Atendimentos unipessoais ao domicílio necessitam de regulamentação
É uma questão transversal ao litoral e ao interior do País e talvez seja mesmo o maior desafio da profissão: o recrutamento de recursos humanos. Contudo, no interior é um problema que se sente com maior profundidade. “Temos muita dificuldade no recrutamento, há 10 anos ainda havia bastante oferta de médicos veterinários nas zonas urbanas, mas nós já sentíamos essa dificuldade, que hoje persiste”, reconhece Ricardo Romão, dando voz às dificuldades da interioridade na captação de recursos para uma estrutura com a diferenciação do complexo veterinário.

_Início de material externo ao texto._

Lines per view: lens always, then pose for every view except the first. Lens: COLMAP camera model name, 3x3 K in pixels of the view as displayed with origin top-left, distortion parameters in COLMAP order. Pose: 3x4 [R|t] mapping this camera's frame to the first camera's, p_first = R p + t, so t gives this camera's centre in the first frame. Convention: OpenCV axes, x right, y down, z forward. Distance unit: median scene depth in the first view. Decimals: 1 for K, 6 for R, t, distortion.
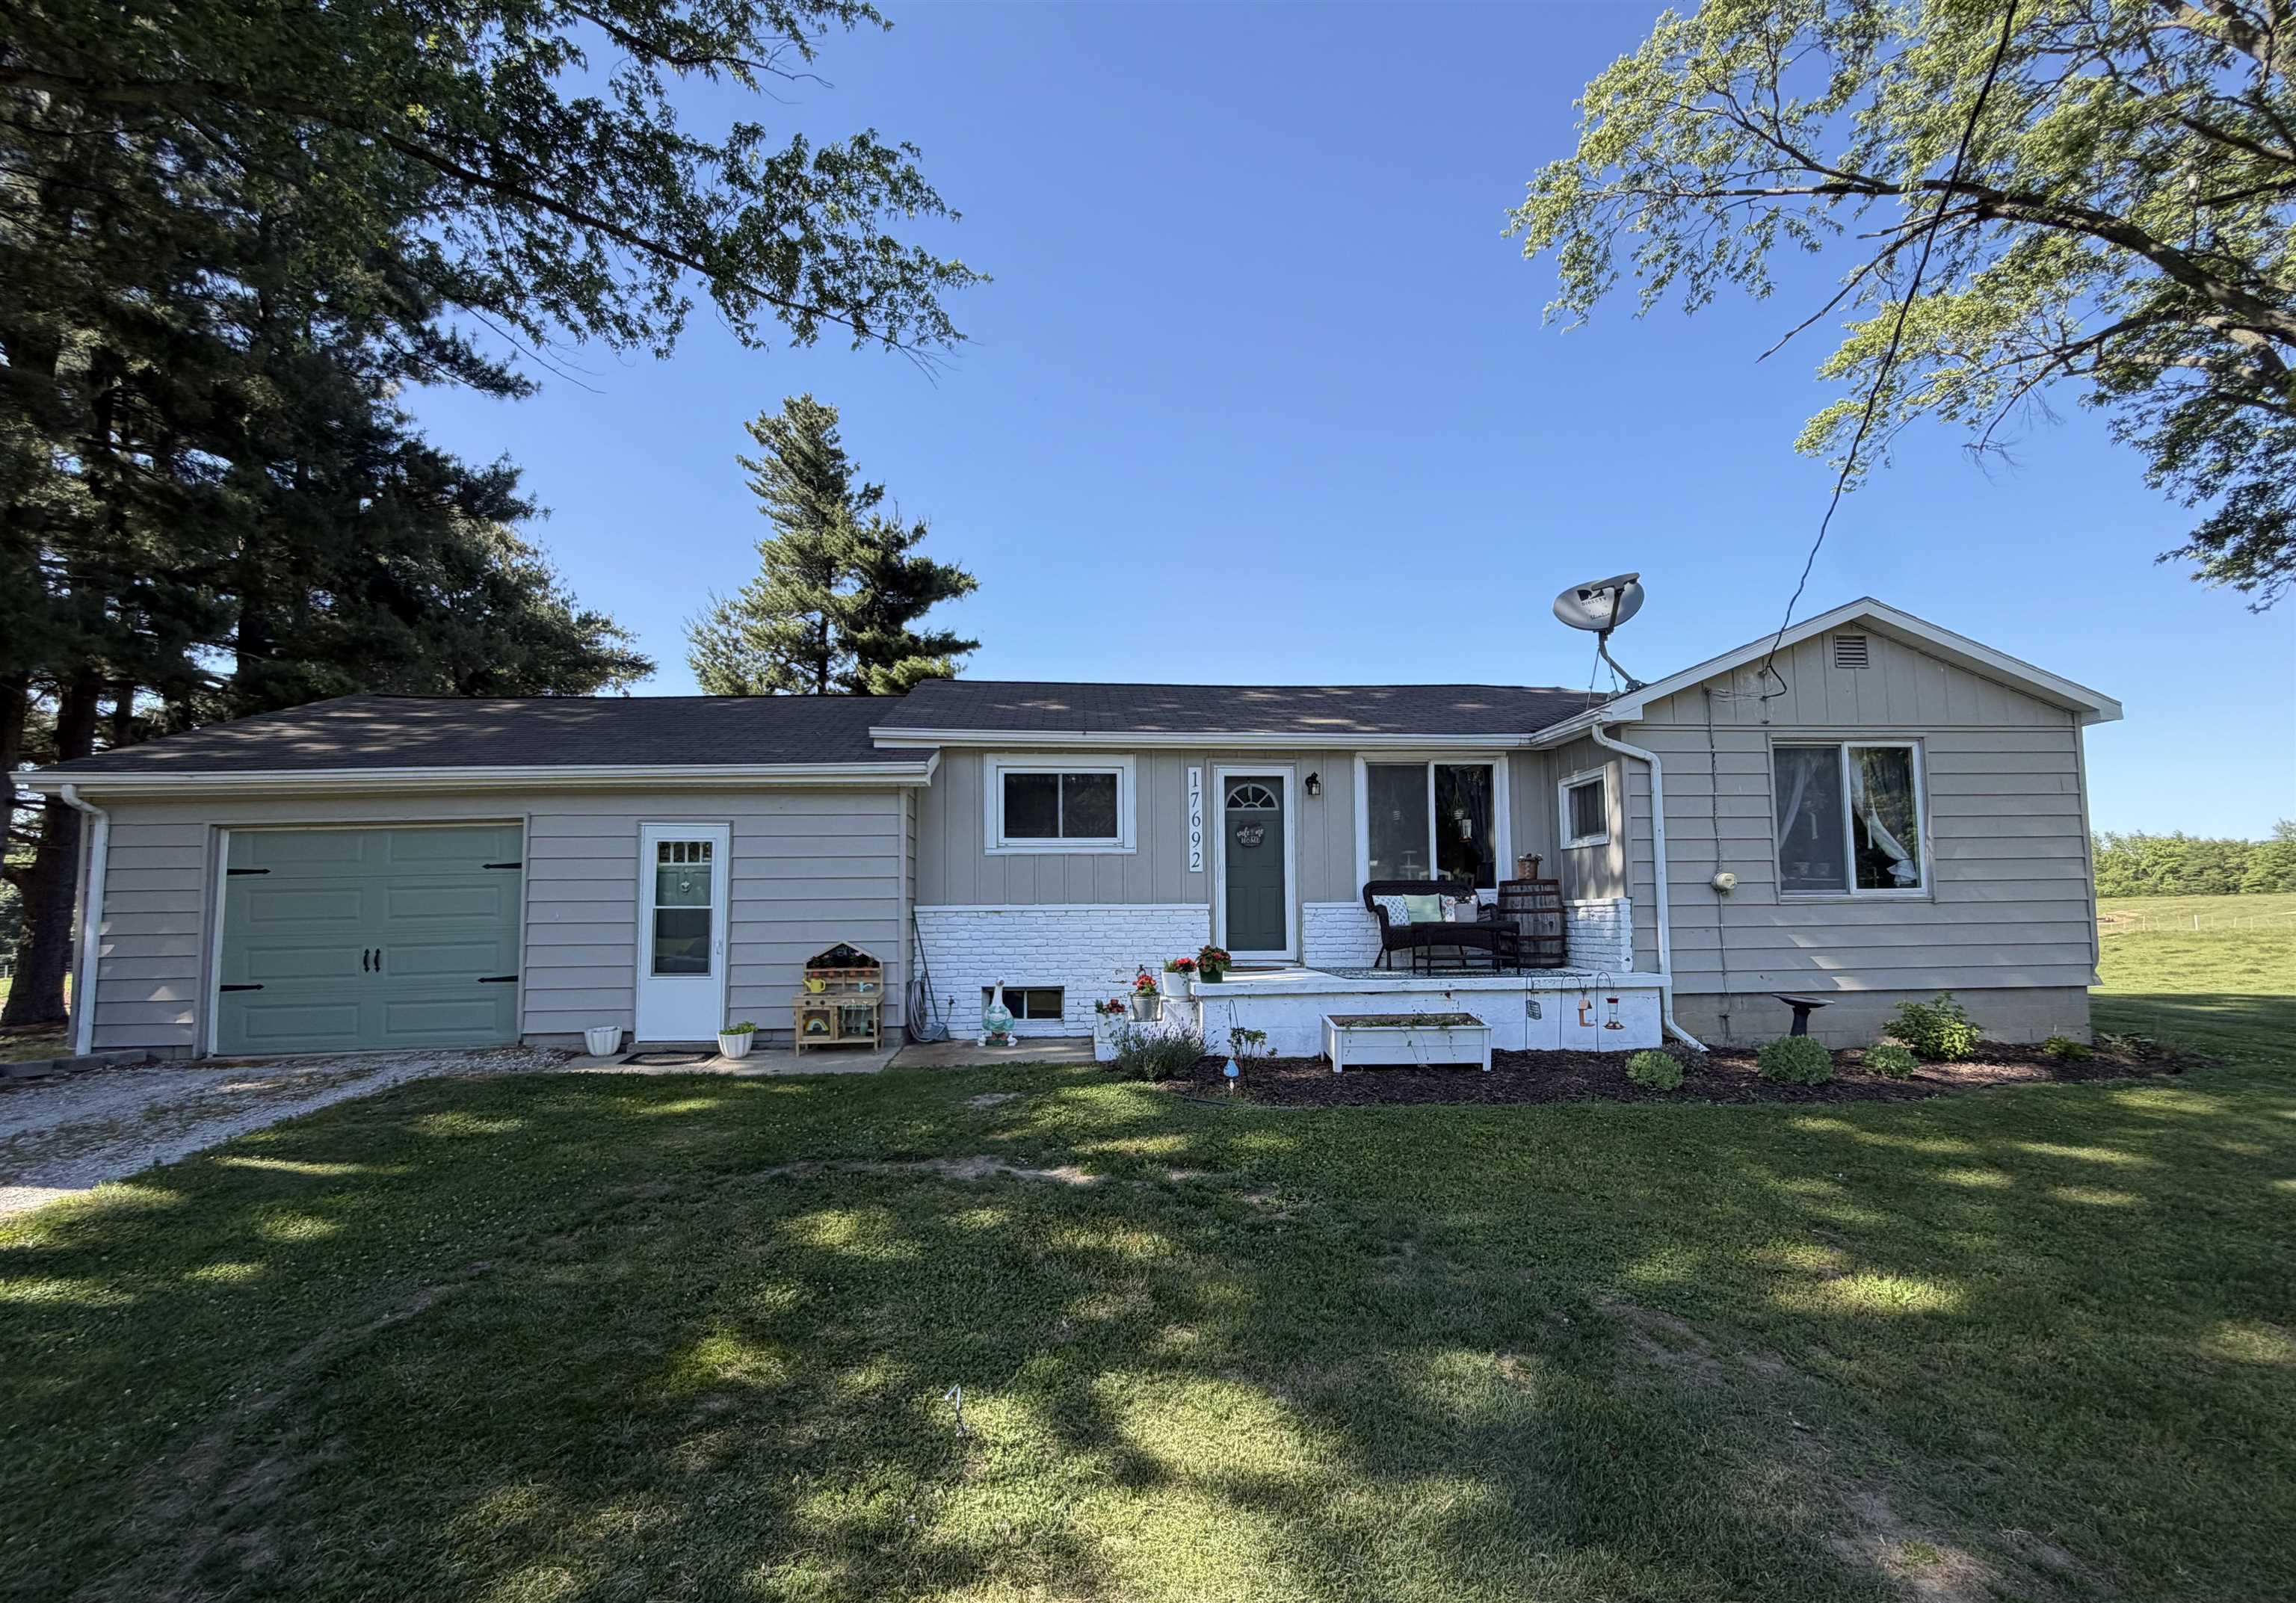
lens RADIAL K [[957.1, 0, 1181.1], [0, 957.1, 862.4], [0, 0, 1]] dist [0.000580, -0.000653]
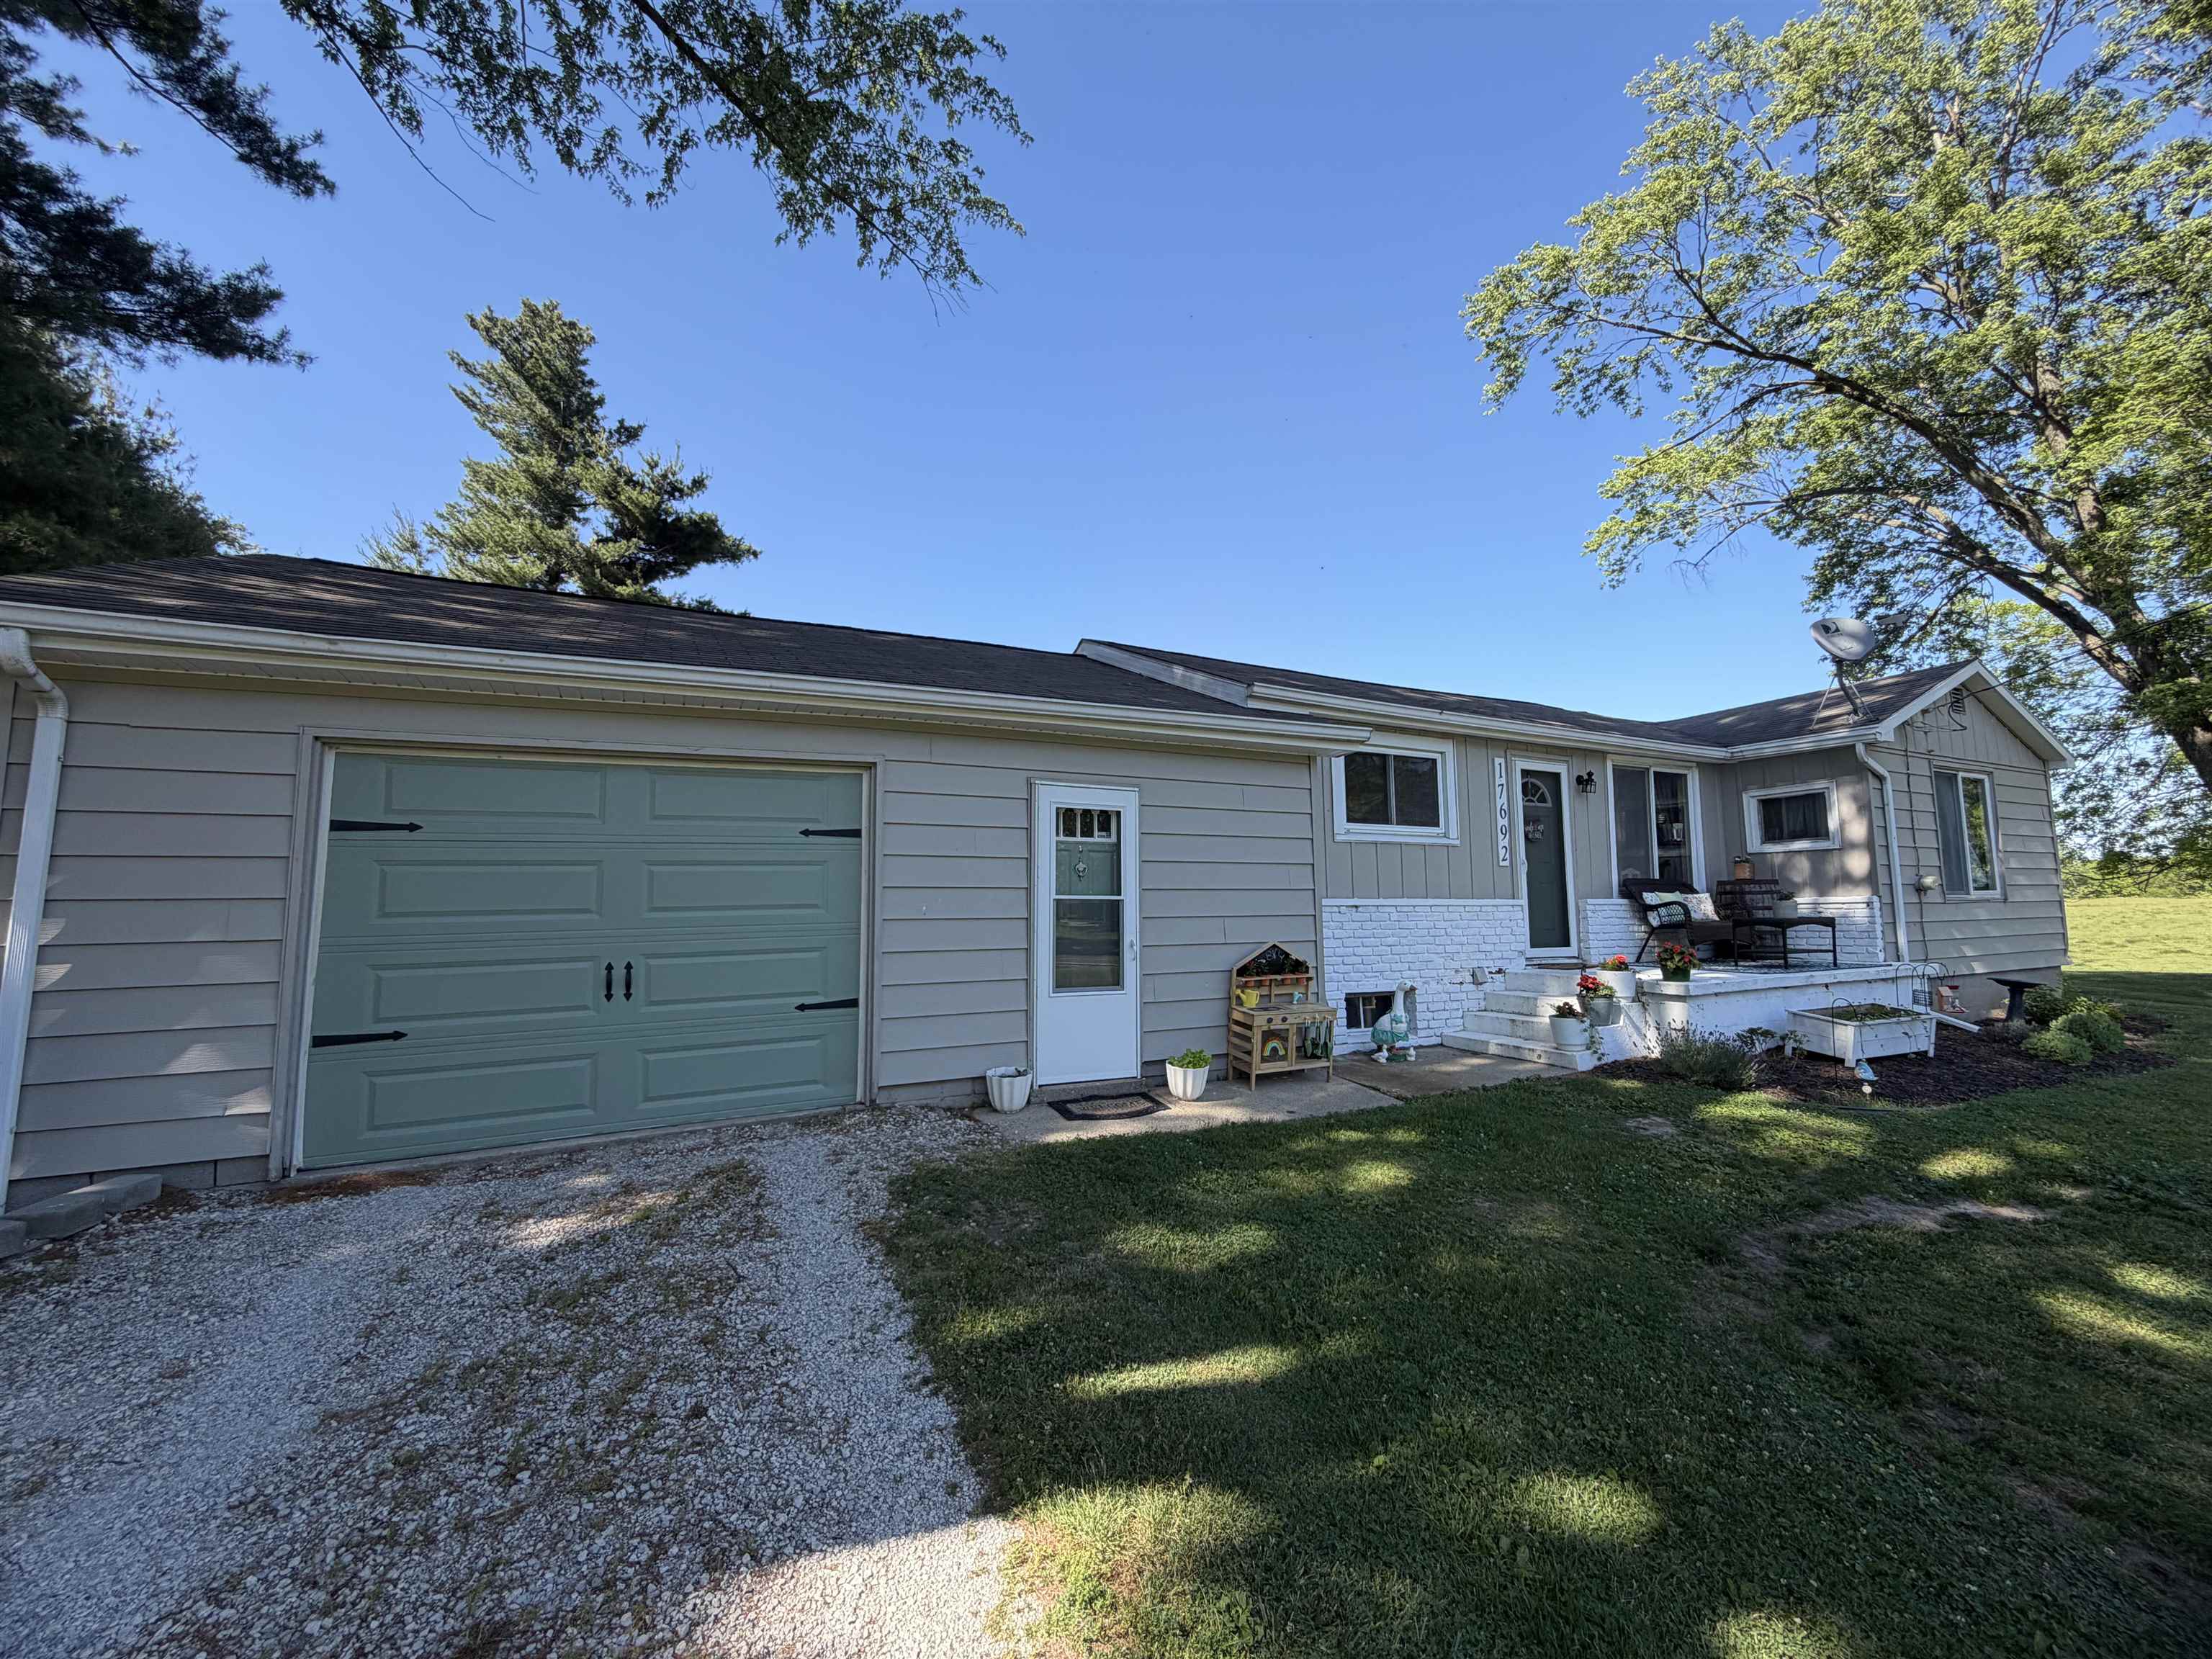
lens RADIAL K [[887.2, 0, 1106.4], [0, 887.2, 821.9], [0, 0, 1]] dist [0.000587, -0.000497]
pose [[0.924630, 0.040818, 0.378674, -0.698513], [-0.021165, 0.998211, -0.055920, 0.024141], [-0.380279, 0.043691, 0.923839, 0.326524]]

À falta de atratividade do interior do País junta-se outro fator que o diretor clínico identifica com alguma preocupação. Segundo relata, a tendência crescente de profissionais que “em vez de se agregarem em equipas, tendem a dispersar-se em atendimentos unipessoais ao domicílio, muitas vezes sem estruturas de apoio, está a limitar a oferta de serviços médico-veterinários à população”. O responsável assegura que muitos desses profissionais “não referenciam [para os CAMV], mesmo não tendo meios complementares de diagnóstico mínimos” e que, apesar da aparente facilidade de acesso que um médico veterinário que vai a casa do cliente, a pulverização deste tipo de serviços domiciliários unipessoais não assegura um melhor seguimento do animal de companhia. Segundo explica, a prática unipessoal, sem integração numa equipa multidisciplinar, é uma visão ultrapassada na medicina veterinária, que tem vindo a crescer cada vez mais alicerçada na partilha de conhecimento e na discussão entre pares que só o trabalho em equipa permite.
E em última instância, reconhece o responsável, este tipo de serviços unipessoais acabam também por dificultar a contratação de profissionais para as estruturas convencionais. “Este é um problema que se vai manter e que vai ter de ser regulamentado”, acredita Ricardo Romão.
*Artigo publicado na edição 163, setembro, da revista VETERINÁRIA ATUAL.